Would you write out the entries below, every one of them, exactly?

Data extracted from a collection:
★ ★ ★ ★ ★

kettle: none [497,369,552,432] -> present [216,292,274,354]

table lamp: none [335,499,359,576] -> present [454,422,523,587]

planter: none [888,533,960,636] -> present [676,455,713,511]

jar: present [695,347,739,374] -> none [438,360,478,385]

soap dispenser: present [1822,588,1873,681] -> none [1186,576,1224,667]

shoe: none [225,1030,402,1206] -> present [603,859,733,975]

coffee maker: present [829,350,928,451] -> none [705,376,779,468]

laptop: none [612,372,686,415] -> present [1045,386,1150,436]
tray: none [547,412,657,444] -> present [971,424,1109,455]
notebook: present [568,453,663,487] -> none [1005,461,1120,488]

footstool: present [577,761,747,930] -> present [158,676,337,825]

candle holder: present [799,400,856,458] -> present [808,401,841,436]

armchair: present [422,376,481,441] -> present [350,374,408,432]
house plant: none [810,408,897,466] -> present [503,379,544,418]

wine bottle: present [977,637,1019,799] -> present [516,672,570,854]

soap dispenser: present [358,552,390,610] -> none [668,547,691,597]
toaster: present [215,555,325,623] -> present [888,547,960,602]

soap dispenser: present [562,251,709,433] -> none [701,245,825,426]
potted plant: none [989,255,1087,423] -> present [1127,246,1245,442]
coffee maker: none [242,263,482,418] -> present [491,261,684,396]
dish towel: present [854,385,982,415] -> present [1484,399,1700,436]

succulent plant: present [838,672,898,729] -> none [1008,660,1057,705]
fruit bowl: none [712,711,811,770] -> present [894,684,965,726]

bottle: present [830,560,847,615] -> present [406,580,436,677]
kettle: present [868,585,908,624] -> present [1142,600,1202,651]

★ ★ ★ ★ ★

EXERCISE SOLUTION.
kettle: none [497,369,552,432] -> present [216,292,274,354]

table lamp: none [335,499,359,576] -> present [454,422,523,587]

planter: none [888,533,960,636] -> present [676,455,713,511]

jar: present [695,347,739,374] -> none [438,360,478,385]

soap dispenser: present [1822,588,1873,681] -> none [1186,576,1224,667]

shoe: none [225,1030,402,1206] -> present [603,859,733,975]

coffee maker: present [829,350,928,451] -> none [705,376,779,468]

laptop: none [612,372,686,415] -> present [1045,386,1150,436]
tray: none [547,412,657,444] -> present [971,424,1109,455]
notebook: present [568,453,663,487] -> none [1005,461,1120,488]

footstool: present [577,761,747,930] -> present [158,676,337,825]

candle holder: present [799,400,856,458] -> present [808,401,841,436]

armchair: present [422,376,481,441] -> present [350,374,408,432]
house plant: none [810,408,897,466] -> present [503,379,544,418]

wine bottle: present [977,637,1019,799] -> present [516,672,570,854]

soap dispenser: present [358,552,390,610] -> none [668,547,691,597]
toaster: present [215,555,325,623] -> present [888,547,960,602]

soap dispenser: present [562,251,709,433] -> none [701,245,825,426]
potted plant: none [989,255,1087,423] -> present [1127,246,1245,442]
coffee maker: none [242,263,482,418] -> present [491,261,684,396]
dish towel: present [854,385,982,415] -> present [1484,399,1700,436]

succulent plant: present [838,672,898,729] -> none [1008,660,1057,705]
fruit bowl: none [712,711,811,770] -> present [894,684,965,726]

bottle: present [830,560,847,615] -> present [406,580,436,677]
kettle: present [868,585,908,624] -> present [1142,600,1202,651]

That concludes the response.